• LISTED RECORDS:

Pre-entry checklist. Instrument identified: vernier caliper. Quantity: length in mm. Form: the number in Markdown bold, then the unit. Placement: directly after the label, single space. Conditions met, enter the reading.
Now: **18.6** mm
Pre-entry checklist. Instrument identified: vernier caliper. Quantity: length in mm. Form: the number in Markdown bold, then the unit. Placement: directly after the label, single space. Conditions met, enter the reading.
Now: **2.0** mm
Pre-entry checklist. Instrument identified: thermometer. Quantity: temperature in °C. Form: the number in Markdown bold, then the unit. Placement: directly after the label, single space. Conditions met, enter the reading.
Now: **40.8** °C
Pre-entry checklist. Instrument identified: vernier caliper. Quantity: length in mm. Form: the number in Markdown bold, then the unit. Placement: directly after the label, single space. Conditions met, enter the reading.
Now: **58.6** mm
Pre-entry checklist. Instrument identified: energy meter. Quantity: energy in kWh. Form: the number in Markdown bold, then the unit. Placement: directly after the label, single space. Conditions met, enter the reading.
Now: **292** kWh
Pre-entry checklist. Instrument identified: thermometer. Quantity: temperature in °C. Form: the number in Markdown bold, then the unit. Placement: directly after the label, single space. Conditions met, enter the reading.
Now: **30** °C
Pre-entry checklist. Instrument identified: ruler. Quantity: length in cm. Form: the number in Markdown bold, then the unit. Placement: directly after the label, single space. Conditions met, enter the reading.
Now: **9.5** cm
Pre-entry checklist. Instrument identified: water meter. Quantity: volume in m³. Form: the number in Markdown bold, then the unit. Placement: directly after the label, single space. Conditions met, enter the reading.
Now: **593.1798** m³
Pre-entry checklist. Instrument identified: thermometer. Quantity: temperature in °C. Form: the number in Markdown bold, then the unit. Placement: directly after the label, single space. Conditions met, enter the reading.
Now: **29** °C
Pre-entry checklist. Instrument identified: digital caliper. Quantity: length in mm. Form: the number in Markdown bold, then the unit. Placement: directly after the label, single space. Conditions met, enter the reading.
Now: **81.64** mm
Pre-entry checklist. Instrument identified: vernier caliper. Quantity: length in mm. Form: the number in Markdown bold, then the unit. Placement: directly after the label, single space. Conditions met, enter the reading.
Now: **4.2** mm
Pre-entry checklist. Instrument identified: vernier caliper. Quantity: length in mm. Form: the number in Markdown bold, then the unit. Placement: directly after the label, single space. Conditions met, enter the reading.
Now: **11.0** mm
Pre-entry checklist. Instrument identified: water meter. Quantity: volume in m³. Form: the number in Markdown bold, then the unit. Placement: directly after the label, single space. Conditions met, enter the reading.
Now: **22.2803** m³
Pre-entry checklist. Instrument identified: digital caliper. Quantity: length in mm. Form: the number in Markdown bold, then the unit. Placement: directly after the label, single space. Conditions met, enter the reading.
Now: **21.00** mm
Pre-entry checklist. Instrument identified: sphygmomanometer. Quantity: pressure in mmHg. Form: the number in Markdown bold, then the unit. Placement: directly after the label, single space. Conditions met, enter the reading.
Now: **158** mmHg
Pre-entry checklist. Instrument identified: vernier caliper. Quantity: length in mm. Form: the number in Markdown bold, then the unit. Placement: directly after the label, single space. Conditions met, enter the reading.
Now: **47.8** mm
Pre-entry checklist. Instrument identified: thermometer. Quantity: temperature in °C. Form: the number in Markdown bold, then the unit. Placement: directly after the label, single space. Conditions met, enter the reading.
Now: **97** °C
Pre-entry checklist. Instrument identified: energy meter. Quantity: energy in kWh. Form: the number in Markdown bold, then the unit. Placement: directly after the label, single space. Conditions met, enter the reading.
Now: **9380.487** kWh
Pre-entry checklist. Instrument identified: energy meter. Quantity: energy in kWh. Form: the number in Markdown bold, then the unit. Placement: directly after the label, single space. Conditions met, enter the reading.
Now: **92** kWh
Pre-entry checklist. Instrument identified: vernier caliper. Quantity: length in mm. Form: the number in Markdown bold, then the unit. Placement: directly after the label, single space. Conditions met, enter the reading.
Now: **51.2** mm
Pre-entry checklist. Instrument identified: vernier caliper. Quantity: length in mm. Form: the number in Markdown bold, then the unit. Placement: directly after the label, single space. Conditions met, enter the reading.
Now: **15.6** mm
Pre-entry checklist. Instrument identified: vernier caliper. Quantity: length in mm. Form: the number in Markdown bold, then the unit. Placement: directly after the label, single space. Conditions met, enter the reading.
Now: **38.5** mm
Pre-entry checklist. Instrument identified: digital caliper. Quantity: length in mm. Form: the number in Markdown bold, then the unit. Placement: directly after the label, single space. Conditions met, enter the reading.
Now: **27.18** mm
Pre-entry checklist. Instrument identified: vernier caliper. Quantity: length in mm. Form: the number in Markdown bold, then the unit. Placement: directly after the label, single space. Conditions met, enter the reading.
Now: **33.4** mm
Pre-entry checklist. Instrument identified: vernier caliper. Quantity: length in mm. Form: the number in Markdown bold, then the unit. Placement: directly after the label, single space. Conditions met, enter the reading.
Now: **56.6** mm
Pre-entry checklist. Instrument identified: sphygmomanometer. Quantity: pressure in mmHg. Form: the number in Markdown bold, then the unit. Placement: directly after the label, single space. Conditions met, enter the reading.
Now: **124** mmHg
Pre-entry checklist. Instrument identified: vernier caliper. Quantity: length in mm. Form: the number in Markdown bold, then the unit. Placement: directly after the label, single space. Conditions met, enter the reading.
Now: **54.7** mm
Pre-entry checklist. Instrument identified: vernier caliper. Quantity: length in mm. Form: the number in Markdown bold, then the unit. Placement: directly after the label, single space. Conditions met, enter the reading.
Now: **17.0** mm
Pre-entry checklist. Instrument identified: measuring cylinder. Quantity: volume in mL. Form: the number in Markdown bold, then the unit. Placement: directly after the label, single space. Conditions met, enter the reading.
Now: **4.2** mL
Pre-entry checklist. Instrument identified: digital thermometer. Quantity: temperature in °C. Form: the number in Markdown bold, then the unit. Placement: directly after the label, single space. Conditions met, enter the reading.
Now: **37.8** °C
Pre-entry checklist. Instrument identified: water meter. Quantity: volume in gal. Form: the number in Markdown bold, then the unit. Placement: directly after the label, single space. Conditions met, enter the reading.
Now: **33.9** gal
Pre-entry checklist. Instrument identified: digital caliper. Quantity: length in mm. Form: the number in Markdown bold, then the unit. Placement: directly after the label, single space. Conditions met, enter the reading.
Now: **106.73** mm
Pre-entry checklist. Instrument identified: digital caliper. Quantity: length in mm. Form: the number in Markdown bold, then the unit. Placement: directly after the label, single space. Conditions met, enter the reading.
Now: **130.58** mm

• REQUIRED WORK: Copy the items verbatim, beginning at the line that contains "Pre-entry checklist. Instrument identified: measuring" and stopping after the line that contains "Now: **33.9** gal".

• WRITTEN ANSWER:
Pre-entry checklist. Instrument identified: measuring cylinder. Quantity: volume in mL. Form: the number in Markdown bold, then the unit. Placement: directly after the label, single space. Conditions met, enter the reading.
Now: **4.2** mL
Pre-entry checklist. Instrument identified: digital thermometer. Quantity: temperature in °C. Form: the number in Markdown bold, then the unit. Placement: directly after the label, single space. Conditions met, enter the reading.
Now: **37.8** °C
Pre-entry checklist. Instrument identified: water meter. Quantity: volume in gal. Form: the number in Markdown bold, then the unit. Placement: directly after the label, single space. Conditions met, enter the reading.
Now: **33.9** gal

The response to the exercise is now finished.